- _OPDRACHT A_
Verzamel alle regels uit de gegevens waarin de tekenreeks "lene" voorkomt. Hoofdletters en kleine letters tellen mee.

- _GEKOZEN FRAGMENT_
★ ★ ★ ★

Naar inhoud springen

Limburger Koerier/Jaargang 90/Nummer 1/Hoe helpen wij de Huishouding

Uit Wikisource
‘Hoe helpen wij de Huishouding?’ door P.S.
Afkomstig uit de Limburger Koerier, woensdag 2 januari 1935, [eerste blad], p. 2. Publiek domein.
[ eerste blad, 2 ]

Hoe helpen wij de Huishouding?

MEERSSEN, Dec. 1934.

Velen, die het wel meenen met het noodlijdende volksdeel, zullen het er wel over eens zijn, dat in langen tijd geen bericht is verschenen van meer practischen zin, dan het onder bovenstaand opschrift in uw blad verschenen van 20 dezer.
Daarin werd naast de mededeeling, dat door den Minister van Soc. Zaken, Slotemaker de Bruine, eene Commissie voor Huishoudelijke Voorlichting was ingesteld, bericht, dat de Heerlensche Huishoudschool die taak voor haar omgeving wil ter hand nemen.

★ ★ ★ ★

- _AANGELEVERDE GEGEVENS_
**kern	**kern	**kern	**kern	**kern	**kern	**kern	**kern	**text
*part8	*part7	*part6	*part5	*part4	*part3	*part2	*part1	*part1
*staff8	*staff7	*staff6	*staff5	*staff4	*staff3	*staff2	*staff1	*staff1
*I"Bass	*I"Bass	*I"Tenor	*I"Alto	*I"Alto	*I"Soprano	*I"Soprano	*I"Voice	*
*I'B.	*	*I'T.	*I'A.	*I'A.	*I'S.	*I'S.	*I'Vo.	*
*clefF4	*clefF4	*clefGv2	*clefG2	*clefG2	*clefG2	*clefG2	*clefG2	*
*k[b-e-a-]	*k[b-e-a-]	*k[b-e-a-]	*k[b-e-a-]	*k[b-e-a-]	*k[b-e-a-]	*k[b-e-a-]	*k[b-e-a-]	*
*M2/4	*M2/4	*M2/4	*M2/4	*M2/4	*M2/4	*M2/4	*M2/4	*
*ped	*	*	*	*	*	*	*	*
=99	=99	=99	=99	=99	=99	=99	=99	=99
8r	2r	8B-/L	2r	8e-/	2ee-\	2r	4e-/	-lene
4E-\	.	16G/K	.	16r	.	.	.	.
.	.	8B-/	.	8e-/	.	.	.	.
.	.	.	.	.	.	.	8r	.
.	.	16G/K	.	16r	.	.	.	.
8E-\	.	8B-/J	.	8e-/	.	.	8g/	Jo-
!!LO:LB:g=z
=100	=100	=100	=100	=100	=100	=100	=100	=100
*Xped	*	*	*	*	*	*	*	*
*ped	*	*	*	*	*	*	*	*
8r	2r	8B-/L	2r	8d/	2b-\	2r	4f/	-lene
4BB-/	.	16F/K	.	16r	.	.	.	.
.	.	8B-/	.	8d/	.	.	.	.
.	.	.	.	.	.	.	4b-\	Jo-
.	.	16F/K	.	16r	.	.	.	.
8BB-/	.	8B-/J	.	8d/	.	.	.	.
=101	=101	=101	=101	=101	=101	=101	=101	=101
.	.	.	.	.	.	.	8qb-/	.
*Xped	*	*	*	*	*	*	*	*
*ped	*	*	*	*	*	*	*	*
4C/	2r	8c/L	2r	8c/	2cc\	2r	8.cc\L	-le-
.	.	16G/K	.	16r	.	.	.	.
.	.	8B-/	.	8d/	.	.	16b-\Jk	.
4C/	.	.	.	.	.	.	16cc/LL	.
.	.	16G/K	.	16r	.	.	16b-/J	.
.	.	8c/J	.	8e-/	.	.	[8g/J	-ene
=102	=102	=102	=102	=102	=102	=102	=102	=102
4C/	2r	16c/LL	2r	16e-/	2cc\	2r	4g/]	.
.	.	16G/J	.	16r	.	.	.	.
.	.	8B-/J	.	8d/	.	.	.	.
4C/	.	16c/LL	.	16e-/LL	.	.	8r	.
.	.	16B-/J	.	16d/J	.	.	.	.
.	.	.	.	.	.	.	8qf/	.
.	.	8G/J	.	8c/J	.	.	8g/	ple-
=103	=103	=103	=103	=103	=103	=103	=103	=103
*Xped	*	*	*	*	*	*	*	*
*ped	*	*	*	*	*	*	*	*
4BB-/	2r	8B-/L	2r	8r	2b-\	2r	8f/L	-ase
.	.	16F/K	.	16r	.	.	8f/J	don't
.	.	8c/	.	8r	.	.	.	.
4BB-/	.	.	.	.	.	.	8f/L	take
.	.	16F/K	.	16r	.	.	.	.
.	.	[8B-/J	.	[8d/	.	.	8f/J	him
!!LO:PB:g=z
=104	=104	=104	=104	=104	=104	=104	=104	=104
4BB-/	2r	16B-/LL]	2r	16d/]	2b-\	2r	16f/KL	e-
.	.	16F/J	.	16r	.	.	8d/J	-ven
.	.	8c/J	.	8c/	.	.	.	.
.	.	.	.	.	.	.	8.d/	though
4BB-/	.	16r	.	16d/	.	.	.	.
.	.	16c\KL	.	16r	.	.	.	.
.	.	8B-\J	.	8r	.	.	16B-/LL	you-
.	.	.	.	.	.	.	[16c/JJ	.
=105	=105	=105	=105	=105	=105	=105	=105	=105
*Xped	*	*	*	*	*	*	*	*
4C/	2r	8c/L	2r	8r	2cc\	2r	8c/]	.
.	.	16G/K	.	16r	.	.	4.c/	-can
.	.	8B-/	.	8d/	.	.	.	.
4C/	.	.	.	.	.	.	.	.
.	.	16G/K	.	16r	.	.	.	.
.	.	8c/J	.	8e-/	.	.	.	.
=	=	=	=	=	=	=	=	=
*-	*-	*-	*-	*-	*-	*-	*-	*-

★ ★ ★ ★

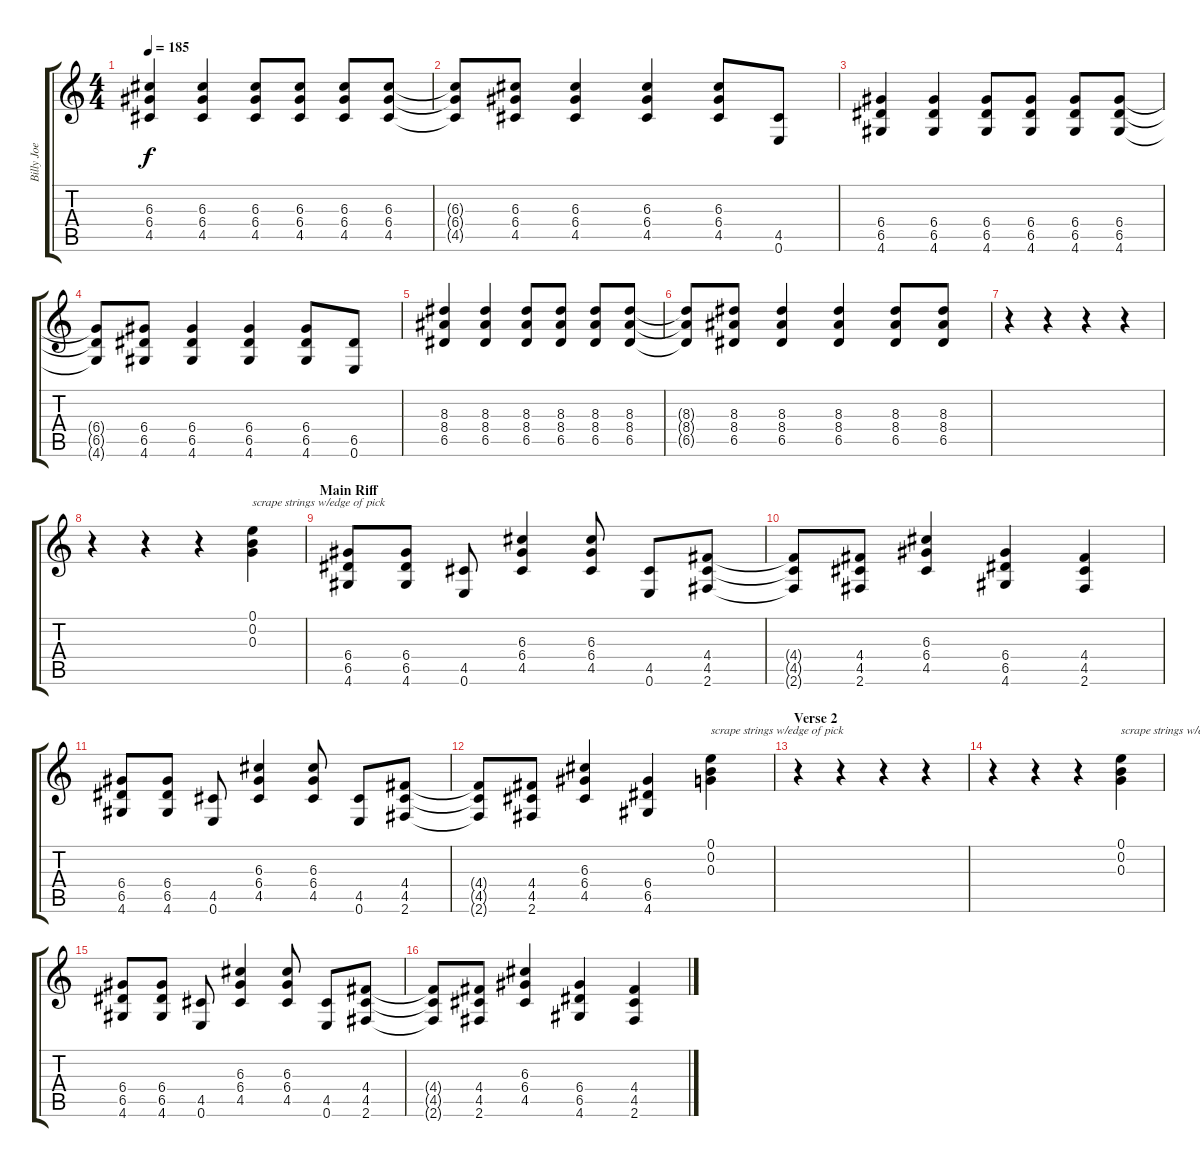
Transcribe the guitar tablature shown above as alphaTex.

★ ★ ★ ★

- _OPDRACHT B_
Schrijf een deel van het krantenartikel hierboven letterlijk over: begin bij de woorden "MEERSSEN, Dec. 1934." en stop na "ter hand nemen.".

- _ANTWOORD A_
8r	2r	8B-/L	2r	8e-/	2ee-\	2r	4e-/	-lene
8r	2r	8B-/L	2r	8d/	2b-\	2r	4f/	-lene

- _ANTWOORD B_
MEERSSEN, Dec. 1934.

Velen, die het wel meenen met het noodlijdende volksdeel, zullen het er wel over eens zijn, dat in langen tijd geen bericht is verschenen van meer practischen zin, dan het onder bovenstaand opschrift in uw blad verschenen van 20 dezer.
Daarin werd naast de mededeeling, dat door den Minister van Soc. Zaken, Slotemaker de Bruine, eene Commissie voor Huishoudelijke Voorlichting was ingesteld, bericht, dat de Heerlensche Huishoudschool die taak voor haar omgeving wil ter hand nemen.